── SUPPLIED MATERIAL

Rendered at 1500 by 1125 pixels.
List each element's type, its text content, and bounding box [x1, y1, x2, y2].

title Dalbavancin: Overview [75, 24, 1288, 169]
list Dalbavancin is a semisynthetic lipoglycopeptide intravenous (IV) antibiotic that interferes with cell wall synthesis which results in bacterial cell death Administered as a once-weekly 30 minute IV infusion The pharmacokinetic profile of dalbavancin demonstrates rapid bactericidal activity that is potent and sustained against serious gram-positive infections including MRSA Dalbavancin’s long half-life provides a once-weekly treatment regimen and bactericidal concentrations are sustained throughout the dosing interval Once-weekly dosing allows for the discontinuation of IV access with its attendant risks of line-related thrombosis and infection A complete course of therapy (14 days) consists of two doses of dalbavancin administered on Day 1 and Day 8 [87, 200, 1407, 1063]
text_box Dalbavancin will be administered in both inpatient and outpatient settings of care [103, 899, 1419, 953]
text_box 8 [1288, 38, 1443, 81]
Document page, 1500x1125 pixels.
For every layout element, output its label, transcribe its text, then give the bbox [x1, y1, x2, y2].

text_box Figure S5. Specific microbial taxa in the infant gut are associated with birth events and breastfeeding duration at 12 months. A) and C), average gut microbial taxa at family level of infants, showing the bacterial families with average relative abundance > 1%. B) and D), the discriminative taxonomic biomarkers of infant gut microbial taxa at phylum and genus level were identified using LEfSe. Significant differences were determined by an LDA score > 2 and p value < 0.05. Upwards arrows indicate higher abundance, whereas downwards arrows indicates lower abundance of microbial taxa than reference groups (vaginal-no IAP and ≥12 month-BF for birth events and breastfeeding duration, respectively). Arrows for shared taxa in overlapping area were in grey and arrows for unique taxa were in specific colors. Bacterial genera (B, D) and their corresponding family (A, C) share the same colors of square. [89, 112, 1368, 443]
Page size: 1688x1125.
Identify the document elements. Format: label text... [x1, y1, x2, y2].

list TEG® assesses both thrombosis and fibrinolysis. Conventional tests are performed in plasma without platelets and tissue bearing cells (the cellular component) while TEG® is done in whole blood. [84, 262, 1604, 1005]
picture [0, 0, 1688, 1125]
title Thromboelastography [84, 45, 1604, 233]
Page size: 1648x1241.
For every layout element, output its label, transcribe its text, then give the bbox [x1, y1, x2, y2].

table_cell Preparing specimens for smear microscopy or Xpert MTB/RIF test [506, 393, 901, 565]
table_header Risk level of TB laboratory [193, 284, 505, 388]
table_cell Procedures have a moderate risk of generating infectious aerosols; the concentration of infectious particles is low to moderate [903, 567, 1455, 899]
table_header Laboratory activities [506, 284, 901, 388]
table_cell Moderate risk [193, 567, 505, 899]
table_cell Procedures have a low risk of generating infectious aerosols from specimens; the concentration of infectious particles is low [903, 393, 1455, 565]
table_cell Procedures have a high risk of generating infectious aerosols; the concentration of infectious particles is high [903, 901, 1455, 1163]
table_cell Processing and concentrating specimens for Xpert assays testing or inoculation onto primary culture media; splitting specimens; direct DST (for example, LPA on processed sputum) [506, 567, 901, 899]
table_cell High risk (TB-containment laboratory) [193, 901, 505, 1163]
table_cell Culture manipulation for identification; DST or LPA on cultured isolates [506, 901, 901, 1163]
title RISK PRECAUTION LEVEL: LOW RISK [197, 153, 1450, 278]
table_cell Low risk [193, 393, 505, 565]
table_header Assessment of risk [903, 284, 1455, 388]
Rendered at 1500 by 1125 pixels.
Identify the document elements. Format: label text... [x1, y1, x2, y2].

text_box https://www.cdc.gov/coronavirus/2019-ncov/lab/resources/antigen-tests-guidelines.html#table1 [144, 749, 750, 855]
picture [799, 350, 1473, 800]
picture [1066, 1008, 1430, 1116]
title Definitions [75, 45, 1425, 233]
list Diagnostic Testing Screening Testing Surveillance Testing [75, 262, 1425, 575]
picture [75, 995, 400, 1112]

────

Type the material above out again, exactly.

Rendered at 1500 by 1125 pixels.
List each element's type, its text content, and bounding box [x1, y1, x2, y2].

title Dalbavancin: Overview [75, 24, 1288, 169]
list Dalbavancin is a semisynthetic lipoglycopeptide intravenous (IV) antibiotic that interferes with cell wall synthesis which results in bacterial cell death Administered as a once-weekly 30 minute IV infusion The pharmacokinetic profile of dalbavancin demonstrates rapid bactericidal activity that is potent and sustained against serious gram-positive infections including MRSA Dalbavancin’s long half-life provides a once-weekly treatment regimen and bactericidal concentrations are sustained throughout the dosing interval Once-weekly dosing allows for the discontinuation of IV access with its attendant risks of line-related thrombosis and infection A complete course of therapy (14 days) consists of two doses of dalbavancin administered on Day 1 and Day 8 [87, 200, 1407, 1063]
text_box Dalbavancin will be administered in both inpatient and outpatient settings of care [103, 899, 1419, 953]
text_box 8 [1288, 38, 1443, 81]
Document page, 1500x1125 pixels.
For every layout element, output its label, transcribe its text, then give the bbox [x1, y1, x2, y2].

text_box Figure S5. Specific microbial taxa in the infant gut are associated with birth events and breastfeeding duration at 12 months. A) and C), average gut microbial taxa at family level of infants, showing the bacterial families with average relative abundance > 1%. B) and D), the discriminative taxonomic biomarkers of infant gut microbial taxa at phylum and genus level were identified using LEfSe. Significant differences were determined by an LDA score > 2 and p value < 0.05. Upwards arrows indicate higher abundance, whereas downwards arrows indicates lower abundance of microbial taxa than reference groups (vaginal-no IAP and ≥12 month-BF for birth events and breastfeeding duration, respectively). Arrows for shared taxa in overlapping area were in grey and arrows for unique taxa were in specific colors. Bacterial genera (B, D) and their corresponding family (A, C) share the same colors of square. [89, 112, 1368, 443]
Page size: 1688x1125.
Identify the document elements. Format: label text... [x1, y1, x2, y2].

list TEG® assesses both thrombosis and fibrinolysis. Conventional tests are performed in plasma without platelets and tissue bearing cells (the cellular component) while TEG® is done in whole blood. [84, 262, 1604, 1005]
picture [0, 0, 1688, 1125]
title Thromboelastography [84, 45, 1604, 233]
Page size: 1648x1241.
For every layout element, output its label, transcribe its text, then give the bbox [x1, y1, x2, y2].

table_cell Preparing specimens for smear microscopy or Xpert MTB/RIF test [506, 393, 901, 565]
table_header Risk level of TB laboratory [193, 284, 505, 388]
table_cell Procedures have a moderate risk of generating infectious aerosols; the concentration of infectious particles is low to moderate [903, 567, 1455, 899]
table_header Laboratory activities [506, 284, 901, 388]
table_cell Moderate risk [193, 567, 505, 899]
table_cell Procedures have a low risk of generating infectious aerosols from specimens; the concentration of infectious particles is low [903, 393, 1455, 565]
table_cell Procedures have a high risk of generating infectious aerosols; the concentration of infectious particles is high [903, 901, 1455, 1163]
table_cell Processing and concentrating specimens for Xpert assays testing or inoculation onto primary culture media; splitting specimens; direct DST (for example, LPA on processed sputum) [506, 567, 901, 899]
table_cell High risk (TB-containment laboratory) [193, 901, 505, 1163]
table_cell Culture manipulation for identification; DST or LPA on cultured isolates [506, 901, 901, 1163]
title RISK PRECAUTION LEVEL: LOW RISK [197, 153, 1450, 278]
table_cell Low risk [193, 393, 505, 565]
table_header Assessment of risk [903, 284, 1455, 388]
Rendered at 1500 by 1125 pixels.
Identify the document elements. Format: label text... [x1, y1, x2, y2].

text_box https://www.cdc.gov/coronavirus/2019-ncov/lab/resources/antigen-tests-guidelines.html#table1 [144, 749, 750, 855]
picture [799, 350, 1473, 800]
picture [1066, 1008, 1430, 1116]
title Definitions [75, 45, 1425, 233]
list Diagnostic Testing Screening Testing Surveillance Testing [75, 262, 1425, 575]
picture [75, 995, 400, 1112]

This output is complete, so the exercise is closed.